REQUIREMENT:
The response has to reproduce all entries exactly while excluding their pictures.

Start of DATA TO EXAMINE

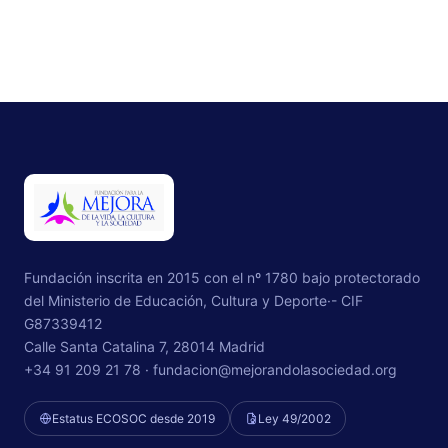
Fundación inscrita en 2015 con el nº 1780 bajo protectorado
del Ministerio de Educación, Cultura y Deporte·- CIF
G87339412
Calle Santa Catalina 7, 28014 Madrid
+34 91 209 21 78 ·
fundacion@mejorandolasociedad.org
Estatus ECOSOC desde 2019
Ley 49/2002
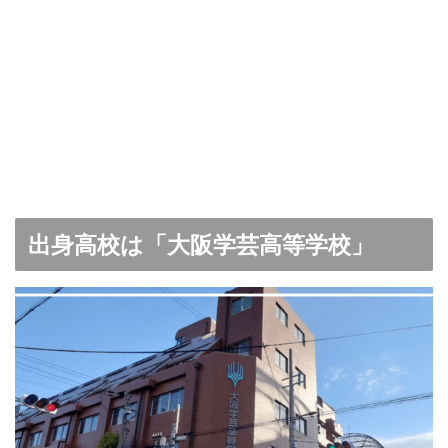
出身高校は「
大阪学芸高等学校
」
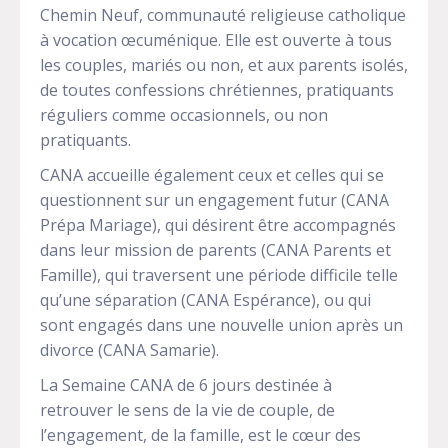
Chemin Neuf, communauté religieuse catholique
à vocation œcuménique. Elle est ouverte à tous
les couples, mariés ou non, et aux parents isolés,
de toutes confessions chrétiennes, pratiquants
réguliers comme occasionnels, ou non
pratiquants.
CANA accueille également ceux et celles qui se
questionnent sur un engagement futur (CANA
Prépa Mariage), qui désirent être accompagnés
dans leur mission de parents (CANA Parents et
Famille), qui traversent une période difficile telle
qu’une séparation (CANA Espérance), ou qui
sont engagés dans une nouvelle union après un
divorce (CANA Samarie).
La Semaine CANA de 6 jours destinée à
retrouver le sens de la vie de couple, de
l’engagement, de la famille, est le cœur des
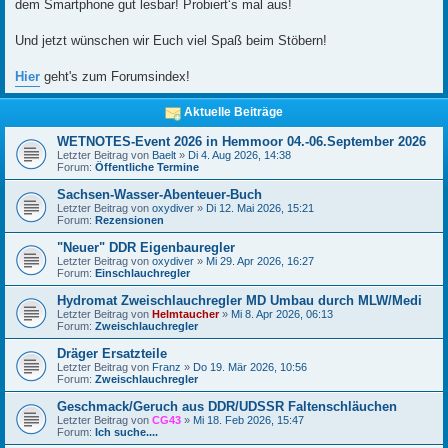
dem Smartphone gut lesbar! Probiert‘s mal aus!
Und jetzt wünschen wir Euch viel Spaß beim Stöbern!
Hier
geht's zum Forumsindex!
Aktuelle Beiträge
WETNOTES-Event 2026 in Hemmoor 04.-06.September 2026
Letzter Beitrag von
Baelt
»
Di 4. Aug 2026, 14:38
Forum:
Öffentliche Termine
Sachsen-Wasser-Abenteuer-Buch
Letzter Beitrag von
oxydiver
»
Di 12. Mai 2026, 15:21
Forum:
Rezensionen
"Neuer" DDR Eigenbauregler
Letzter Beitrag von
oxydiver
»
Mi 29. Apr 2026, 16:27
Forum:
Einschlauchregler
Hydromat Zweischlauchregler MD Umbau durch MLW/Medi
Letzter Beitrag von
Helmtaucher
»
Mi 8. Apr 2026, 06:13
Forum:
Zweischlauchregler
Dräger Ersatzteile
Letzter Beitrag von
Franz
»
Do 19. Mär 2026, 10:56
Forum:
Zweischlauchregler
Geschmack/Geruch aus DDR/UDSSR Faltenschläuchen
Letzter Beitrag von
CG43
»
Mi 18. Feb 2026, 15:47
Forum:
Ich suche....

End of DATA TO EXAMINE

EXERCISE RESULT:
Fundación inscrita en 2015 con el nº 1780 bajo protectorado
del Ministerio de Educación, Cultura y Deporte·- CIF
G87339412
Calle Santa Catalina 7, 28014 Madrid
+34 91 209 21 78 ·
fundacion@mejorandolasociedad.org
Estatus ECOSOC desde 2019
Ley 49/2002
出身高校は「
大阪学芸高等学校
」
Chemin Neuf, communauté religieuse catholique
à vocation œcuménique. Elle est ouverte à tous
les couples, mariés ou non, et aux parents isolés,
de toutes confessions chrétiennes, pratiquants
réguliers comme occasionnels, ou non
pratiquants.
CANA accueille également ceux et celles qui se
questionnent sur un engagement futur (CANA
Prépa Mariage), qui désirent être accompagnés
dans leur mission de parents (CANA Parents et
Famille), qui traversent une période difficile telle
qu’une séparation (CANA Espérance), ou qui
sont engagés dans une nouvelle union après un
divorce (CANA Samarie).
La Semaine CANA de 6 jours destinée à
retrouver le sens de la vie de couple, de
l’engagement, de la famille, est le cœur des
dem Smartphone gut lesbar! Probiert‘s mal aus!
Und jetzt wünschen wir Euch viel Spaß beim Stöbern!
Hier
geht's zum Forumsindex!
Aktuelle Beiträge
WETNOTES-Event 2026 in Hemmoor 04.-06.September 2026
Letzter Beitrag von
Baelt
»
Di 4. Aug 2026, 14:38
Forum:
Öffentliche Termine
Sachsen-Wasser-Abenteuer-Buch
Letzter Beitrag von
oxydiver
»
Di 12. Mai 2026, 15:21
Forum:
Rezensionen
"Neuer" DDR Eigenbauregler
Letzter Beitrag von
oxydiver
»
Mi 29. Apr 2026, 16:27
Forum:
Einschlauchregler
Hydromat Zweischlauchregler MD Umbau durch MLW/Medi
Letzter Beitrag von
Helmtaucher
»
Mi 8. Apr 2026, 06:13
Forum:
Zweischlauchregler
Dräger Ersatzteile
Letzter Beitrag von
Franz
»
Do 19. Mär 2026, 10:56
Forum:
Zweischlauchregler
Geschmack/Geruch aus DDR/UDSSR Faltenschläuchen
Letzter Beitrag von
CG43
»
Mi 18. Feb 2026, 15:47
Forum:
Ich suche....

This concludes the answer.